Fidelity Special Values PLC invests primarily in unloved UK companies and then waits for them to come into favour – and prove the wider market wrong. Its managers, Alex Wright and Jonathan Winton, adopt a contrarian style and search for potential catalysts for improvement that haven’t been recognised. Any prospective holdings must also come with cheap valuations or an attractive asset such as intellectual property.

Then there is the European Opportunities Trust PLC that’s run by Alexander Darwall, who is easily one of the most experienced names in fund management. After more than two decades with Jupiter Asset Management, Alexander formed Devon Equity Management three years ago. However, he’s been managing this trust since 2000. Investors get access to a high conviction portfolio of European equities, with a bias towards medium and larger companies. Those with strong positions in their industries will be favoured.

If you’re after something with a more international feel, there’s the Mid Wynd International Investment Trust PLC. This aims to grow real wealth by investing in high quality stocks worldwide. The trust is managed by Simon Edelsten and Alex Illingworth who have a disciplined valuation process that considers how much a stock might fall in value, as well as rise. Currently, the trust’s largest holdings include global household names such as Microsoft, MasterCard, Pfizer and IBM. There’s also an impressively broad spread of sectors.

Of course, the developing parts of the world remain an enticing prospect for many investors as they offer the possibility of returns surprising on the upside. The JPMorgan Emerging Markets Trust, which was launched back in 1991, has a long-term track record of investing in equities from these regions. Its manager, Austin Forey, and his team focus on putting together a diversified portfolio of high-quality emerging market companies. These can include both large and small cap names. This stock selection process includes more than 4,000 company visits every year to search out firms with sustainable business models and robust ESG credentials.

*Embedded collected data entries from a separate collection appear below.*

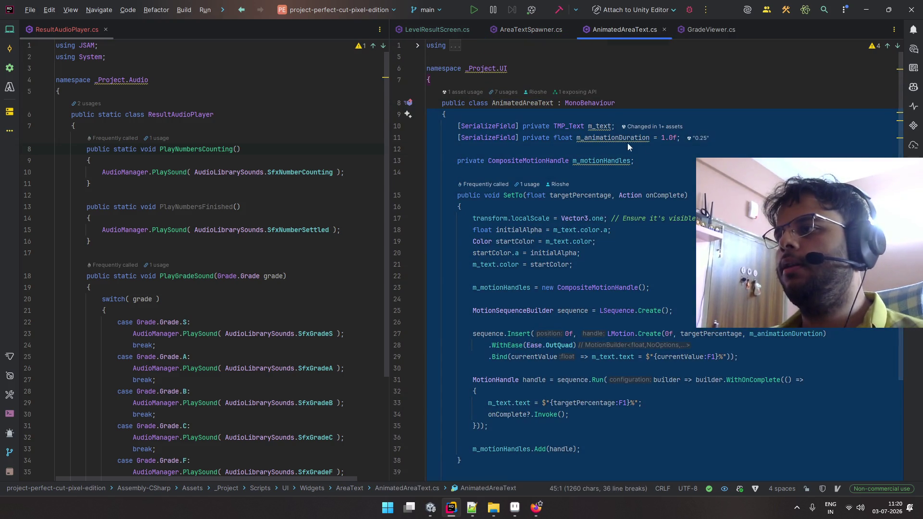
{"action": "key", "text": "ctrl+w"}
{"action": "key", "text": "ctrl+w"}
{"action": "key", "text": "ctrl+w"}
{"action": "left_click", "coordinate": [713, 156]}
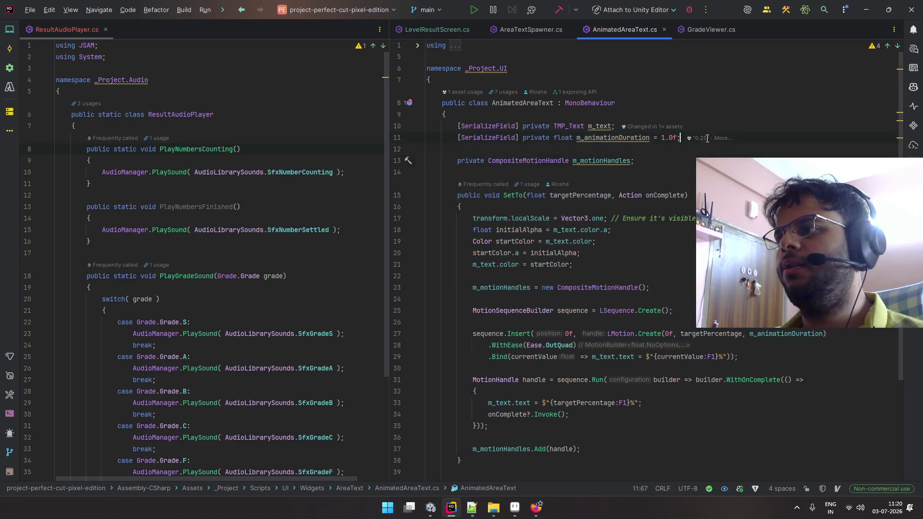
{"action": "left_click", "coordinate": [587, 139], "text": "shift"}
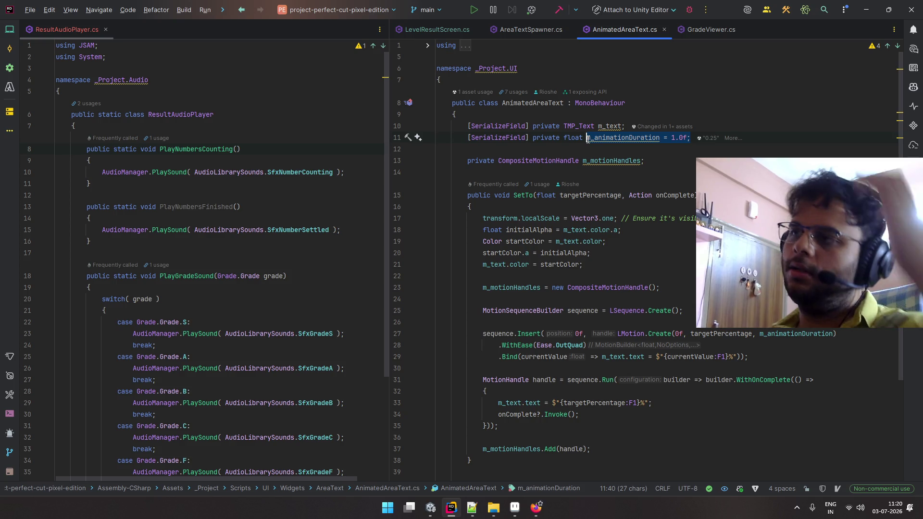
{"action": "left_click", "coordinate": [653, 104]}
{"action": "key", "text": "alt+Tab"}
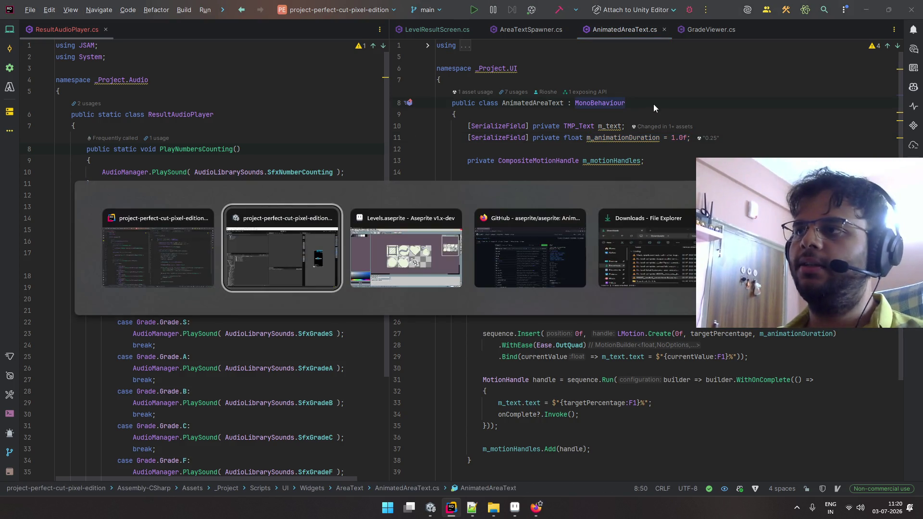
{"action": "key", "text": "alt+Tab"}
{"action": "key", "text": "alt+Tab"}
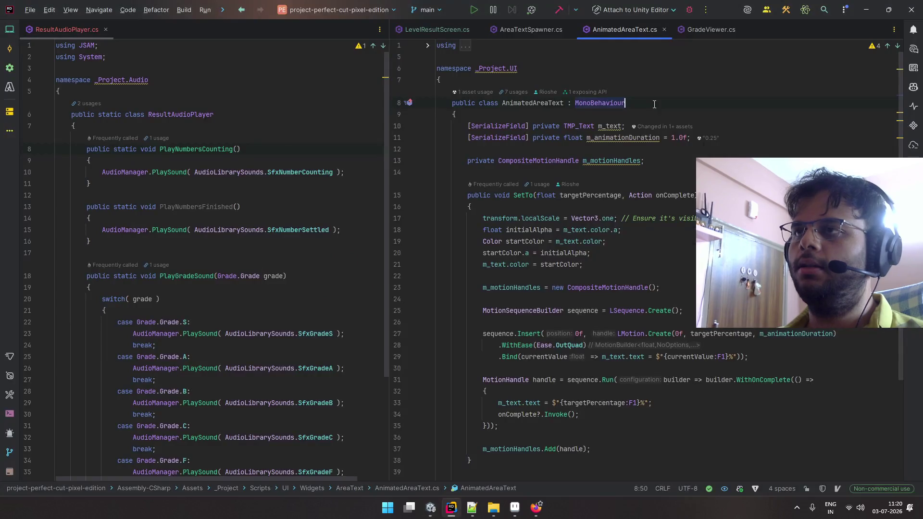
{"action": "left_click", "coordinate": [442, 29]}
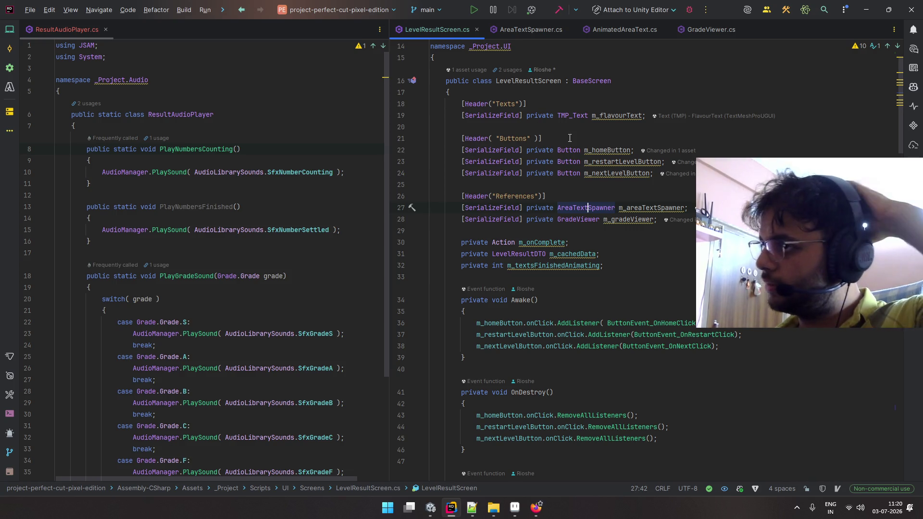
- Add public static void StopNumbersCounting() calling AudioManager.StopSound(AudioLibrarySounds.SfxNumberCounting)
{"action": "scroll", "coordinate": [534, 111], "scroll_direction": "down", "scroll_amount": 5}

The final name on our list is the long-established City of London Investment Trust. This has clocked up a remarkable 56 consecutive years of dividend increases. The trust was launched back in 1891 and aims to provide growth income and capital by investing predominantly in larger UK companies with international exposure. Among the stocks currently held by manager Job Curtis, who has been at the trust’s helm since 1991, is oil giant Shell, pharmaceutical firm AstraZeneca, HSBC bank, and British American Tobacco.